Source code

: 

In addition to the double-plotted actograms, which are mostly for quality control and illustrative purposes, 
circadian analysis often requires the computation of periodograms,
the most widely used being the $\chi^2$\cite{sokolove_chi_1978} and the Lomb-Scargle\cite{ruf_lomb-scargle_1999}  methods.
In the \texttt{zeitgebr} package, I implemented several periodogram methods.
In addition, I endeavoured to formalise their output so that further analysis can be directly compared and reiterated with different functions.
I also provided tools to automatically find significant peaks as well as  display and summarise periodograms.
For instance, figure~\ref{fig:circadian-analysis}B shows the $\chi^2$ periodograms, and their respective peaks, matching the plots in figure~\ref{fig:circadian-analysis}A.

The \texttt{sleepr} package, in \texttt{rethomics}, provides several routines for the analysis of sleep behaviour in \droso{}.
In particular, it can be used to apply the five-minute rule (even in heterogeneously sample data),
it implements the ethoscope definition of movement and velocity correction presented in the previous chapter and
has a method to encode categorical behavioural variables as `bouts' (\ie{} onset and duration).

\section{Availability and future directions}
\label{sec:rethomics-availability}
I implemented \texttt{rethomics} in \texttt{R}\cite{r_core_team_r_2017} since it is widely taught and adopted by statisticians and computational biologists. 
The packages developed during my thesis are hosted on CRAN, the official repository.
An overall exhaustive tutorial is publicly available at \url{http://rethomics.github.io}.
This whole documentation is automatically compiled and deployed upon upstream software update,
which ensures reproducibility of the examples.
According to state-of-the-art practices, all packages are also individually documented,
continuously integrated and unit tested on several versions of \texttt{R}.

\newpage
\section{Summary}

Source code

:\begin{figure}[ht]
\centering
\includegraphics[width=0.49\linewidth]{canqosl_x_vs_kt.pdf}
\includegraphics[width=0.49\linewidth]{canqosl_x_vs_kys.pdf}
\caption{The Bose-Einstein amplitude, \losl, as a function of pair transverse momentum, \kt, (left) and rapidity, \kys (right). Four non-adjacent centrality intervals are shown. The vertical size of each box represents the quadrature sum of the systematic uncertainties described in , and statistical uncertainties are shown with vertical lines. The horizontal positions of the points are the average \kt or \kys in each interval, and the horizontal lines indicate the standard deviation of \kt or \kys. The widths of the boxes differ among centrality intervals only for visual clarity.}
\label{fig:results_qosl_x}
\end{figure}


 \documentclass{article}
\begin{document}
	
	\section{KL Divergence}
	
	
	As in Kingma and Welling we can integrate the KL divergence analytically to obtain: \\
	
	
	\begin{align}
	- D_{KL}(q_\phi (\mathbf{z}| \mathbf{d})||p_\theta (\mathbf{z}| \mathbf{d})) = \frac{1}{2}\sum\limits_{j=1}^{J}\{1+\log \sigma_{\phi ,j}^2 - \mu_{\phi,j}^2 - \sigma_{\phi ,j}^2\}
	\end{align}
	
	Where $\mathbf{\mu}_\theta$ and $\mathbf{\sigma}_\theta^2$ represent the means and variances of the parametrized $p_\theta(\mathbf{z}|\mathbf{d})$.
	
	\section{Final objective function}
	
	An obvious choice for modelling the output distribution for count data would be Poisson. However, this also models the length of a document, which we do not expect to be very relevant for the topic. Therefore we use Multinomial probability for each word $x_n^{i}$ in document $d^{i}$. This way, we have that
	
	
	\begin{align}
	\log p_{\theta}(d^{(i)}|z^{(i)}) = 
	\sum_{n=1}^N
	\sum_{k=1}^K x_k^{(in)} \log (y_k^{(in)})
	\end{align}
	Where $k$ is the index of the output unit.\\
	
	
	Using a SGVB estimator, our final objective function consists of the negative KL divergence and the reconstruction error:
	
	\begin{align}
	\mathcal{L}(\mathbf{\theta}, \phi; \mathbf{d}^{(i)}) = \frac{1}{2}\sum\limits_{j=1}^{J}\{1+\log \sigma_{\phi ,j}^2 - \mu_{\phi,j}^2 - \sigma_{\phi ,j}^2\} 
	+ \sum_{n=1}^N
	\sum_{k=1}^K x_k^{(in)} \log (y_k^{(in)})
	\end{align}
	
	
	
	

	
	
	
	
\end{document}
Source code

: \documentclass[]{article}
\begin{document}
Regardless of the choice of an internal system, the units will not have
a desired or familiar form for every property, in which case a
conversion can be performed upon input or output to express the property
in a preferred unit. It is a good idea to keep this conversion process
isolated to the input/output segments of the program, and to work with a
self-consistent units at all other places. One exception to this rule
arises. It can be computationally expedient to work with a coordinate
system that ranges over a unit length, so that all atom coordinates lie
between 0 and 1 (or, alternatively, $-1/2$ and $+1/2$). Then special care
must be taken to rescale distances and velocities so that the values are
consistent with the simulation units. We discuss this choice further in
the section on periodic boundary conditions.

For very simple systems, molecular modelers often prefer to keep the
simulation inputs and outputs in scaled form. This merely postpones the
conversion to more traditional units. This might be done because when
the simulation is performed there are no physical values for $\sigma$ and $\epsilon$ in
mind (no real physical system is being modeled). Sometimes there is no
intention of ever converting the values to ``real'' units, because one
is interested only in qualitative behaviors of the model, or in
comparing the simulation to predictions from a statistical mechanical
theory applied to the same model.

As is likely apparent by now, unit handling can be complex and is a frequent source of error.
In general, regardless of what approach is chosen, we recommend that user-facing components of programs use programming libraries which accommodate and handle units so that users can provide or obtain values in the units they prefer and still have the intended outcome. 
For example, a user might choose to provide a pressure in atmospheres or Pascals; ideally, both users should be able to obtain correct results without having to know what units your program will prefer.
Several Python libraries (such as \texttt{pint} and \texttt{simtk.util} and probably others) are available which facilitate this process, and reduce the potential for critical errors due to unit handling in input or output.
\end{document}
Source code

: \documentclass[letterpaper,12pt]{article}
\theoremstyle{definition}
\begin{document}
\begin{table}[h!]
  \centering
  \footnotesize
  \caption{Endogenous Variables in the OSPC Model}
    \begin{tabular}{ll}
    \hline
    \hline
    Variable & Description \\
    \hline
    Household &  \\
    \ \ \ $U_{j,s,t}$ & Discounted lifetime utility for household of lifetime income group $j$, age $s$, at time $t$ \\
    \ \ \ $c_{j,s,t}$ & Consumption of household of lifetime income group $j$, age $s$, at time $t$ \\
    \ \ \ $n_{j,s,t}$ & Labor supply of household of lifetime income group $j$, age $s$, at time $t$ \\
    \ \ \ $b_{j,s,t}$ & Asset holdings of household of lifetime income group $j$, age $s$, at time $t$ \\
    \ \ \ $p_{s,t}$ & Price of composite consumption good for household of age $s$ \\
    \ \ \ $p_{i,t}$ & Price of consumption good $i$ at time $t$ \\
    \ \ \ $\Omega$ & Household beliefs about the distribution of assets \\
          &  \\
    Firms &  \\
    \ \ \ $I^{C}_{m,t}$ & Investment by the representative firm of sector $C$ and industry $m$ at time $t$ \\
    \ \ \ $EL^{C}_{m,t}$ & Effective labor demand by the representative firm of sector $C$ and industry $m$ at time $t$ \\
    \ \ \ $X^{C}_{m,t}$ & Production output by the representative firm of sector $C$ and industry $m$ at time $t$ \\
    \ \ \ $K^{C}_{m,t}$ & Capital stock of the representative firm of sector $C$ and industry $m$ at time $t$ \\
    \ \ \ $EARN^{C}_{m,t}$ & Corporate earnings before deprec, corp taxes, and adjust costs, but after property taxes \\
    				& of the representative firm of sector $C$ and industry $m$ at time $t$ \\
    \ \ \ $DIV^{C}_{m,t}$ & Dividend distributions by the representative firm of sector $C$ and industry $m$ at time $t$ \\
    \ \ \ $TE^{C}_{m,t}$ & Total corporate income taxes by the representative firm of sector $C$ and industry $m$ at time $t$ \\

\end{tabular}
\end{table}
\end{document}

> Problem to solve
The lines sought are those in the data above that include the string "might"; copy each one.

> Solution to the exercise
conversion to more traditional units. This might be done because when
For example, a user might choose to provide a pressure in atmospheres or Pascals; ideally, both users should be able to obtain correct results without having to know what units your program will prefer.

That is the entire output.